The Tony Awards this year could be a showdown between "Cabaret" and "Merrily We Roll Along." Sondheim admired Kander and Ebb, so I like this possibility.
"Tomorrow Belongs to Me" is diegetic music: It's a folk song that exists within the world of "Cabaret," so characters are *aware* when a waiter begins to sing it. Other characters can comment on the song (and, by contrast, you would not have a character commenting on "Defying Gravity" or "Send in the Clowns," as these are not diegetic songs).
Again and again, "Tomorrow" starts with beauty and ends in corruption:
The sun on the meadow is summery warm;
The stag in the forest runs free.
But gather together to greet the storm....
Tomorrow belongs to me.
The "storm" is almost buried in the stanza; it rears its head toward the end. This is like Katie Britt cooing at us in her kitchen, then slipping in some racist rhetoric before the big finish.

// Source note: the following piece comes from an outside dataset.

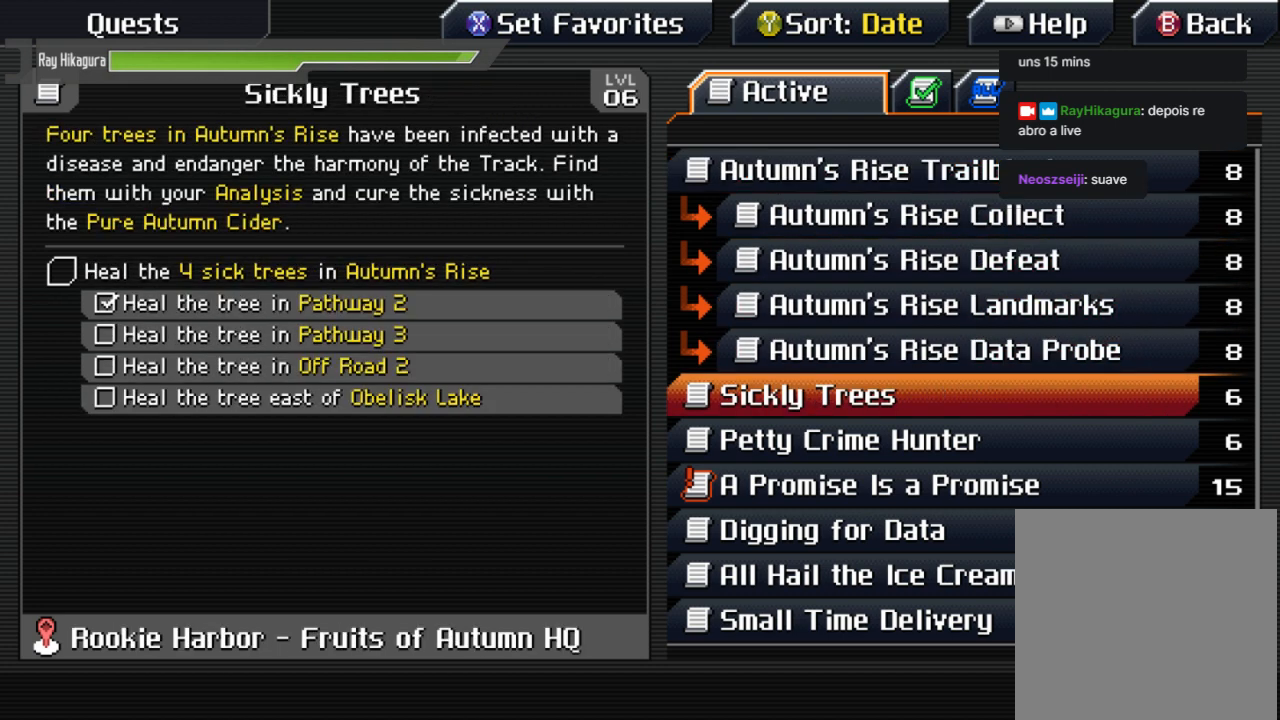
{"buttons": [], "left_stick": "center", "right_stick": "center", "events": []}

The branch of the linden is leafy and green;
The Rhine gives its gold to the sea.
But somewhere a glory awaits unseen....
Tomorrow belongs to me.
The "glory" lurks in the shadows; it's like the hidden wolf in the fairy-tale forest.
The song reproduces the structure of the musical "Cabaret"; we have two appealing love stories that occupy Act One, and we see both deteriorate, very quickly, in Act Two. This isn't the world of Richard Rodgers; no one makes it out with a marriage "intact."
The woman who sings "Tomorrow" has a shot at a Tony Award (see the Tony results from 1967). She has been an invention of Victoria Clark, and Gayle Rankin, among many others....I look forward to seeing Natascia Diaz.